Your goal.
In the entries below, how many lines hold the word "must"? Answer with the number only.

BEGIN

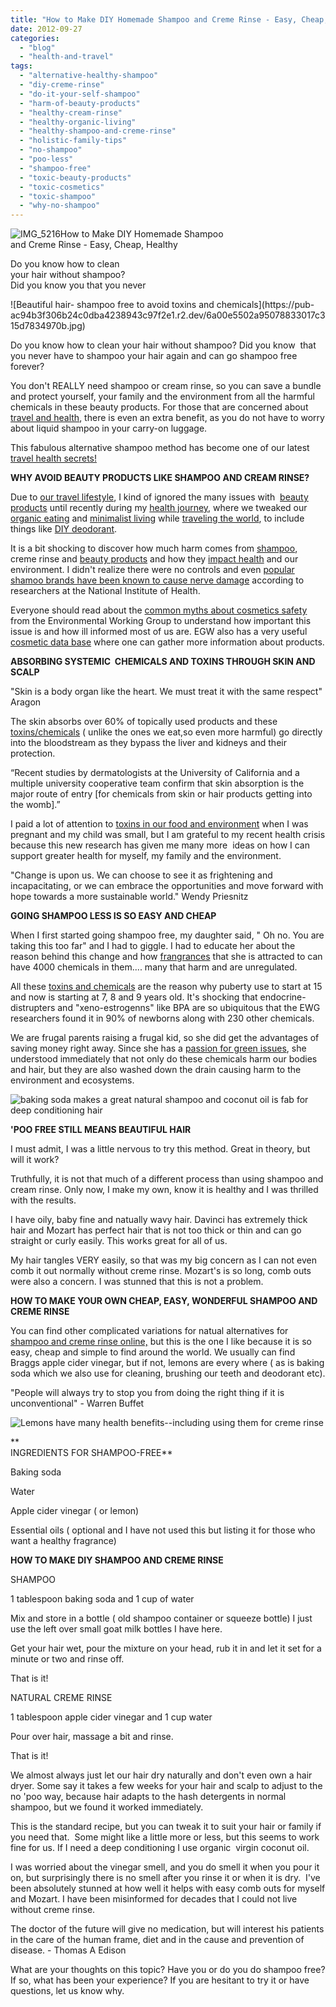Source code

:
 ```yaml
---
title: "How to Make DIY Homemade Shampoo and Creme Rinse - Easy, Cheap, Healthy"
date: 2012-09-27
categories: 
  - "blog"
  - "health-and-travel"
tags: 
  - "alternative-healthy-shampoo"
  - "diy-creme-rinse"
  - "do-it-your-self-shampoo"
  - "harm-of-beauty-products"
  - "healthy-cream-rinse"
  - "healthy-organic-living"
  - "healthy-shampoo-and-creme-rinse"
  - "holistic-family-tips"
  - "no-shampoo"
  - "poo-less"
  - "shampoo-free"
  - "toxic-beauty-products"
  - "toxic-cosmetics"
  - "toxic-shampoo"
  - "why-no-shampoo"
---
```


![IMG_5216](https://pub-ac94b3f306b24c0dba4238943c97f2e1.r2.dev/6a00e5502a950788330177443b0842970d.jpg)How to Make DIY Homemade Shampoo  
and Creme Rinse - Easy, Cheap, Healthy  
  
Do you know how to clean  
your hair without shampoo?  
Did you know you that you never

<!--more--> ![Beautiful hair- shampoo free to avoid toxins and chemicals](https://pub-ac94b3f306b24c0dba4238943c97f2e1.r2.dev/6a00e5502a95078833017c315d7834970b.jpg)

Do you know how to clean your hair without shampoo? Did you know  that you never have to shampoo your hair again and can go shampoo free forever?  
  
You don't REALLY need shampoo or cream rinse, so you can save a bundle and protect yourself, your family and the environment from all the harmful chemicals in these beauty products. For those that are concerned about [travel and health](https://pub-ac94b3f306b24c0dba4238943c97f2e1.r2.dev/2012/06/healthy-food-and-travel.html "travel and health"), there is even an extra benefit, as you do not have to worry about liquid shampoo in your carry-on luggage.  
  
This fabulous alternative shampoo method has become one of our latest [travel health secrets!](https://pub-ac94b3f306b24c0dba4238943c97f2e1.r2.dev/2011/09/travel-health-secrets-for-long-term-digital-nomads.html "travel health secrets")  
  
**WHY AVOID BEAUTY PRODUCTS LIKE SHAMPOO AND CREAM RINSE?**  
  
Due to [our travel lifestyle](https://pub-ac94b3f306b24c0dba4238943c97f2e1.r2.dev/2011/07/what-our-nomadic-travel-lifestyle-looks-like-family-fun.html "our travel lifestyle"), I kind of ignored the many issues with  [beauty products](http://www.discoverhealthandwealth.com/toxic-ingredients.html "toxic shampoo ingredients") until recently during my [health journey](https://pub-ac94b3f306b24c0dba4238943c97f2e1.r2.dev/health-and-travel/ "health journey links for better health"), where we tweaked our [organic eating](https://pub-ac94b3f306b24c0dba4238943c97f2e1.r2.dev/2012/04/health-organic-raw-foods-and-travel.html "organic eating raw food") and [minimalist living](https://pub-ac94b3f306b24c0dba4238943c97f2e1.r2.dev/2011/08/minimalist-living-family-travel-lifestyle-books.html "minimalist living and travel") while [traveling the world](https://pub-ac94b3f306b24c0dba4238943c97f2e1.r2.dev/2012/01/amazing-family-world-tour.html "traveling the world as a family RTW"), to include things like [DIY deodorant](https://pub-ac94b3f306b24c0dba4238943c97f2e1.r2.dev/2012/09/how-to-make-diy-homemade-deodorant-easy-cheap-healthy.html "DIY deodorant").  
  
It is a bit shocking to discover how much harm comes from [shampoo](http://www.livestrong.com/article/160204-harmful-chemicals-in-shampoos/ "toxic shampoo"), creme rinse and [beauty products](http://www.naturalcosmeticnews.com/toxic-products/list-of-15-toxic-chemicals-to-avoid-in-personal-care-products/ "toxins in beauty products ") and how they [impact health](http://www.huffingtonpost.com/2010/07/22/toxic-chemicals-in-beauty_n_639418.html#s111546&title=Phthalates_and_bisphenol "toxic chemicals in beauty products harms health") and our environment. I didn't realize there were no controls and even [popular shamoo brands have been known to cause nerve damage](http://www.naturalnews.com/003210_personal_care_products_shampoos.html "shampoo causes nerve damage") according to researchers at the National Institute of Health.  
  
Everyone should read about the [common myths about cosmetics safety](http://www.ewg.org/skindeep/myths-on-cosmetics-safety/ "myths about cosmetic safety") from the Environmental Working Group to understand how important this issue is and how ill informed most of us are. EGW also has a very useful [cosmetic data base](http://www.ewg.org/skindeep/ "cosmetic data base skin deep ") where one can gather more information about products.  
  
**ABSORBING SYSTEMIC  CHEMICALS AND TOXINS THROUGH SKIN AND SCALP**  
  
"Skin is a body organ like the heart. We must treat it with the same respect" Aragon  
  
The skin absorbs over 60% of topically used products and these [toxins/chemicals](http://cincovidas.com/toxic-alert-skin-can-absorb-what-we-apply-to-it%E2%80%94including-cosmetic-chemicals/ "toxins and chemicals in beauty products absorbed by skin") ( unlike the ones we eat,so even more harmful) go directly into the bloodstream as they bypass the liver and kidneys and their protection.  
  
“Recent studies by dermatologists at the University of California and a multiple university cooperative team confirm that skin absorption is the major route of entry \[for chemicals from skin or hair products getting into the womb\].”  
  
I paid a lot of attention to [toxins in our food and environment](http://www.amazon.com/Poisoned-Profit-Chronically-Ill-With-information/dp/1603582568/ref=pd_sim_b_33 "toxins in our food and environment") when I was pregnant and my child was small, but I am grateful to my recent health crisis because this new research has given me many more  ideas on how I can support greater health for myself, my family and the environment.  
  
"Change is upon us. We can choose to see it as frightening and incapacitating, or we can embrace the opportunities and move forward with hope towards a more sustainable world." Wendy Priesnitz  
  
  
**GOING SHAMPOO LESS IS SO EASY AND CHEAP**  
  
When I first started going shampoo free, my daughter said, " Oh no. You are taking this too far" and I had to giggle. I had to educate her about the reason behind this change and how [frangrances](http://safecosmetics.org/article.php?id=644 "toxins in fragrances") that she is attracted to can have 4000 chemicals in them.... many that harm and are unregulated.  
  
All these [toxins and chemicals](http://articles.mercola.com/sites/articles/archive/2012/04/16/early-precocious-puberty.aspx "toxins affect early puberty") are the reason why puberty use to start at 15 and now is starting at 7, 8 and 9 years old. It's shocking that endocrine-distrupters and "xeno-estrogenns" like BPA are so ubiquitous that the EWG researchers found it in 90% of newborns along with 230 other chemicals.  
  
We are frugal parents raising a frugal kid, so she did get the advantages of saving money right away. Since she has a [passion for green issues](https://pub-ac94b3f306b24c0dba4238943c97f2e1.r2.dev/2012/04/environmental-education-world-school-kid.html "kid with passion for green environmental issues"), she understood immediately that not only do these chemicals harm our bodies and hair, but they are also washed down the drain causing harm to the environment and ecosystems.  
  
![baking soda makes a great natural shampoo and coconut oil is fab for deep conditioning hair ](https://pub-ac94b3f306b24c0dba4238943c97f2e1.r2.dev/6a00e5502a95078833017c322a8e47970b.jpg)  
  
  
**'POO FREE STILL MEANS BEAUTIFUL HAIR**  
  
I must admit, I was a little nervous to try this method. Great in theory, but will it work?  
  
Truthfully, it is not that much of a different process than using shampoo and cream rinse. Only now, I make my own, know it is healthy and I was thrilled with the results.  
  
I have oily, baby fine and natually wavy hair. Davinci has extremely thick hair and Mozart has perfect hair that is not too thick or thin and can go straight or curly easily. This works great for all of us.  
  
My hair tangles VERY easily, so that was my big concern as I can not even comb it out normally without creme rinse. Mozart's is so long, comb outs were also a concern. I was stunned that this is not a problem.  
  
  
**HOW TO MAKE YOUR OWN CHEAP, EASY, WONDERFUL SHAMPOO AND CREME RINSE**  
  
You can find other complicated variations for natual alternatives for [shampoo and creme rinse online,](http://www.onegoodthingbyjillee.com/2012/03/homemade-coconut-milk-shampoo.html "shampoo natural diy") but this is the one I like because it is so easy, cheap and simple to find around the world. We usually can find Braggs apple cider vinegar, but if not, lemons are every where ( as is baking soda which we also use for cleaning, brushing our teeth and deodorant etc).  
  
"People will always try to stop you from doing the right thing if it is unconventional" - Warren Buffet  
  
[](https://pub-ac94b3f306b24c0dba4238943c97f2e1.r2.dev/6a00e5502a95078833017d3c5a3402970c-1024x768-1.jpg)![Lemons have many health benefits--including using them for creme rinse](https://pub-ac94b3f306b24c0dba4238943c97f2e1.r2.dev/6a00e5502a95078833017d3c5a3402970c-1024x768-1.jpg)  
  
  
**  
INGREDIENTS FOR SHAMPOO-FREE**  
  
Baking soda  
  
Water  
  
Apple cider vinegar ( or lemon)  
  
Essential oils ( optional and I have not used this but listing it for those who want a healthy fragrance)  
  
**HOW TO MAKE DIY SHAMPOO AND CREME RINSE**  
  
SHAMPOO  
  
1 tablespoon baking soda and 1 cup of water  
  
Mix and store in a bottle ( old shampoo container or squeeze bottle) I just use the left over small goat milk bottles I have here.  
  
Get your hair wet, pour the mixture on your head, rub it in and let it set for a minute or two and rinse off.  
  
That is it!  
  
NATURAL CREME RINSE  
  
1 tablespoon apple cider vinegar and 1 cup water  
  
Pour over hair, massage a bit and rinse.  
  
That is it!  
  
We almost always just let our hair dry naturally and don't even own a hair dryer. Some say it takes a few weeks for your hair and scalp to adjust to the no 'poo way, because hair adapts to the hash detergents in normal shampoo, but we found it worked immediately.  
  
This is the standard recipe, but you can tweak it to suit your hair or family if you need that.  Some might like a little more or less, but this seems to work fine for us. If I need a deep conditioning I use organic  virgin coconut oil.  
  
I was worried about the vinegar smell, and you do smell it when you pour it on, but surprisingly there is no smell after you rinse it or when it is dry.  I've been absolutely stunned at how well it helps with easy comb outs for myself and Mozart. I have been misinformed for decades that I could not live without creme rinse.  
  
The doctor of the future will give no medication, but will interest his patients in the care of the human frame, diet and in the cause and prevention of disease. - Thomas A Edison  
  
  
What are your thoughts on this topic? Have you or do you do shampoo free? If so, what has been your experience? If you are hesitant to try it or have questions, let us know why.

END

Solution to this task.
2